Escludendo l’intrigante documentario Van élet a halál elött? (2002), Rengeteg (2003) è il primo effettivo passo di Benedek Fliegauf nel mondo del cinema, un film compiuto con una sua precisa identità che palesa già una certa stoffa registica da non sottovalutare, si tratta infatti di una carrellata di spaccati conversativi dove Fliegauf stringe la cornice in modo oppressivo sul volto degli attori che vengono ripresi con movimenti così nevrotici da far sembrare che il magiaro al posto della testa abbia una macchina da presa.
Le scenette che si susseguono, indipendenti le une dalle altre, edificano un tipo di coralità decisamente atipica [1] appunto perché non vi è alcun tipo di contatto fra gli uomini e le donne che a turno si avvicendano nella storia. In realtà Fliegauf piazza qualche lampo pseudo-collante nei raccordi tra un passaggio e l’altro (ad esempio se si osserva bene è possibile vedere per una frazione di secondo l’aspirante suicida intento a svolgere le proprie faccende), senza contare che nel prologo (riattaccato in fondo al film con un piccolo dettaglio in più) tutti i personaggi si trovano nel medesimo luogo, ma al di là di questi dettagli l’isolamento di ogni singolo pezzetto rende la pellicola decisamente anomala, una vera e propria scommessa che per quanto concerne il sottoscritto Fliegauf ha vinto alla grande.
La varietà degli argomenti affrontati e la loro assoluta diversità, si va da momenti grotteschi come quello del pescegatto ad altri realistici con problemi di coppia e così via, sottendono però un comune denominatore che si esprime subdolamente in un malessere strisciante dentro ad ogni parola sputata, urlata, insalivata dalla fragilità umana; il logos si adombra, sgocciola lacrime nere, si manifesta marcescente in espressioni di rabbia coniugale, di gelosia paterna, di delusione personale, e illustra pieghe che hanno un retrogusto maligno dove Fliegauf suscita un’inquietudine toccabile, scomoda, penetrante (e due sono gli episodi a cui riferirsi dove affiora l’indicibile potenza del fuori campo: il primo è quando due amiconi parlano di qualcosa che è lì davanti a loro ma che noi non vedremo mai, mentre il secondo giunge in coda ad uno dei segmenti meno incisivi – quello in cui una ragazza rimembra la nonna cattiva – che però ha nello sguardo allucinato della giovane tutta l’inesplorabilità dell’abisso).

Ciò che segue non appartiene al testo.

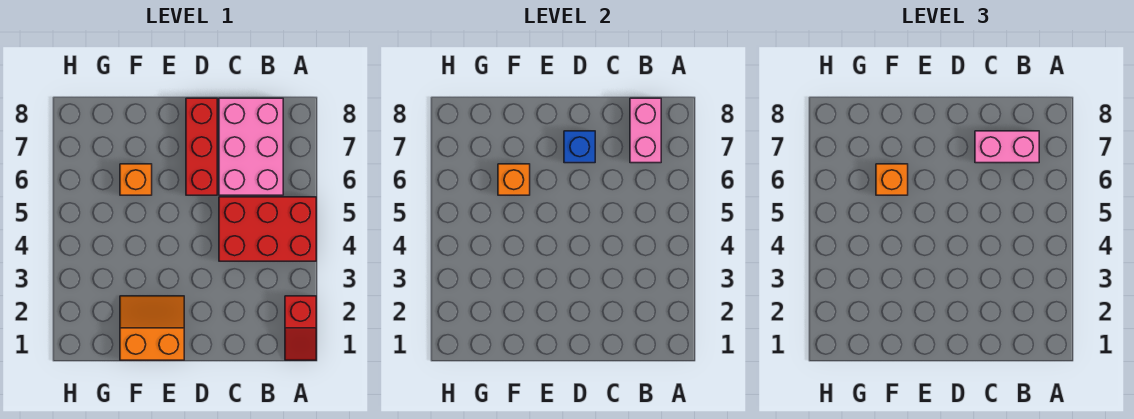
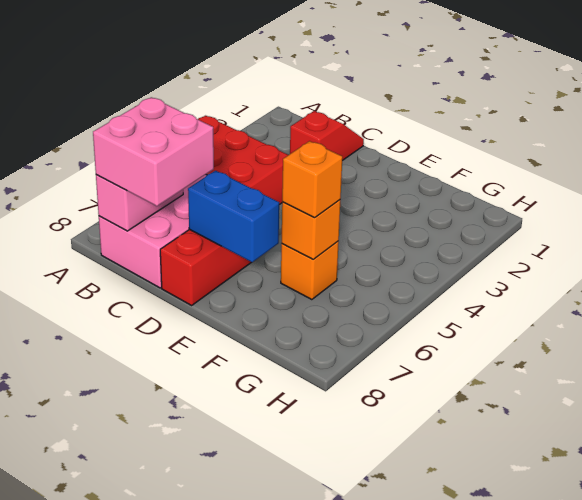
red 1x2 slope [285,296,316,360] -> red 1x2 slope moved to [290,111,364,161]
pink 1x2 brick [975,131,1039,163] -> pink 2x2 brick [93,97,214,206]
blue 1x1 brick [564,131,595,163] -> blue 1x2 brick [188,171,279,262]
orange 2x2 slope [120,296,184,360] -> none

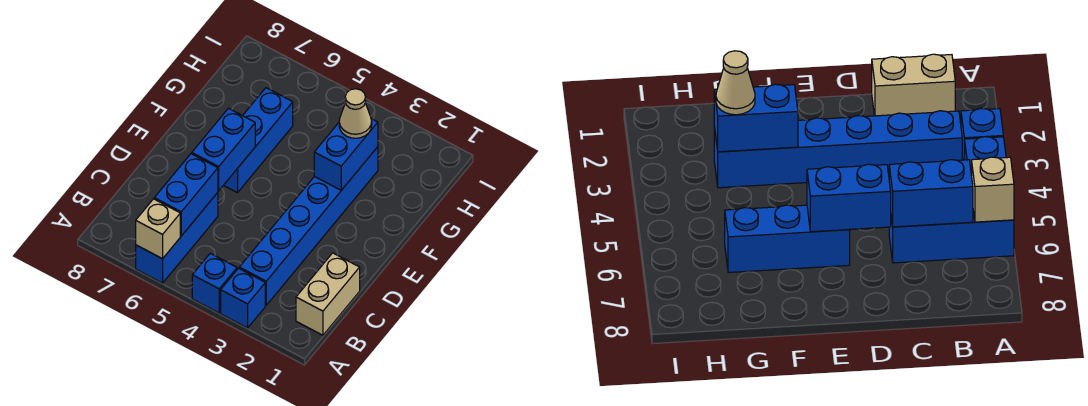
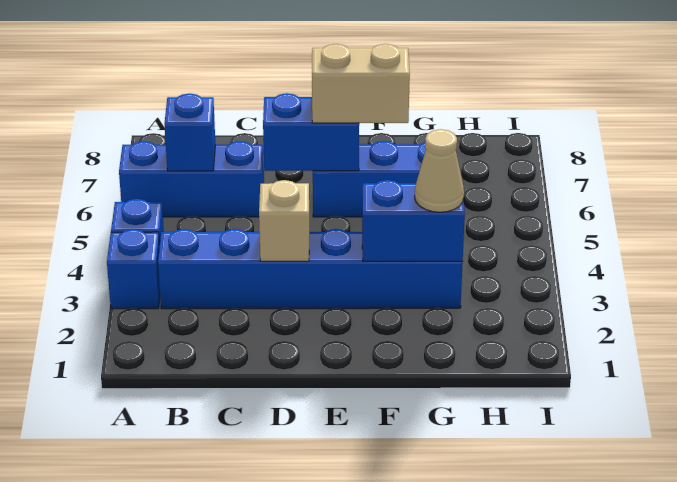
tan 1x1 brick [136,199,180,259] -> tan 1x1 brick moved to [259,180,310,261]
tan 1x2 brick [296,253,360,335] -> tan 1x2 brick moved to [312,44,410,123]
blue 1x2 brick [154,154,218,236] -> blue 1x1 brick [165,94,215,171]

Rengeteg è cinema intraprendente perché schiva il preconfezionamento della Spiegazione, racconta tracciando una serie di aneddoti la cui disorganicità rende comunque un senso di insieme che non trasmette niente di buono, ed è disinteressato a chiudere convenzionalmente con un sicuro the end preferendo la scomodità del dubbio. Merita.
_____[1] Una similare versione di “film corale” è stata fornita da Ruben Östlund con il suo Involuntary (2008).
Mi piacque Womb e Dealer ce l'ho lì su you tube; insomma, so dove trovarlo e lo vedrò al più presto, ma Rengeteg ho difficoltà a reperirlo.
RispondiEliminaSe mi dessi una dritta in tal senso, te ne sarei grato, Jean Claude.
Io l'ho beccato su eutorrents.me dove c'è tutta la filmografia di Fliegauf, solo che quel portale non tiene sempre aperte le iscrizioni, guarda un po' se è possibile registrarsi, altrimenti sì, ricordo anche io che in giro non si trovava.
RispondiEliminaDealer piaciuto tanto, Womb poco.
forse qui:
RispondiEliminahttp://www.filmvadasz.info/2011/08/rengeteg.html
Finalmente l'ho visto. Un'altra conferma su Fliegauf senza dubbio, anche se Dealer l'ho apprezzato un tantino in più. Personalmente il suo punto a favore stà in quella circolarità di ripresa e nel comparto sonoro, però a livello dialogico si equivalgono, anzi, certi segmenti di Rengeteg sono veramente inquietanti. A me ha colpito parecchio anche il biologo terrorizzato dallo sviluppo della figlia...
RispondiEliminaDiciamo che è un bell'antipasto prima di Dealer.
RispondiEliminaE dato che Fliegauf l'ho visto tutto (esclusi alcuni corti) mi sento di dire che sì, Dealer è il suo film migliore fino ad oggi.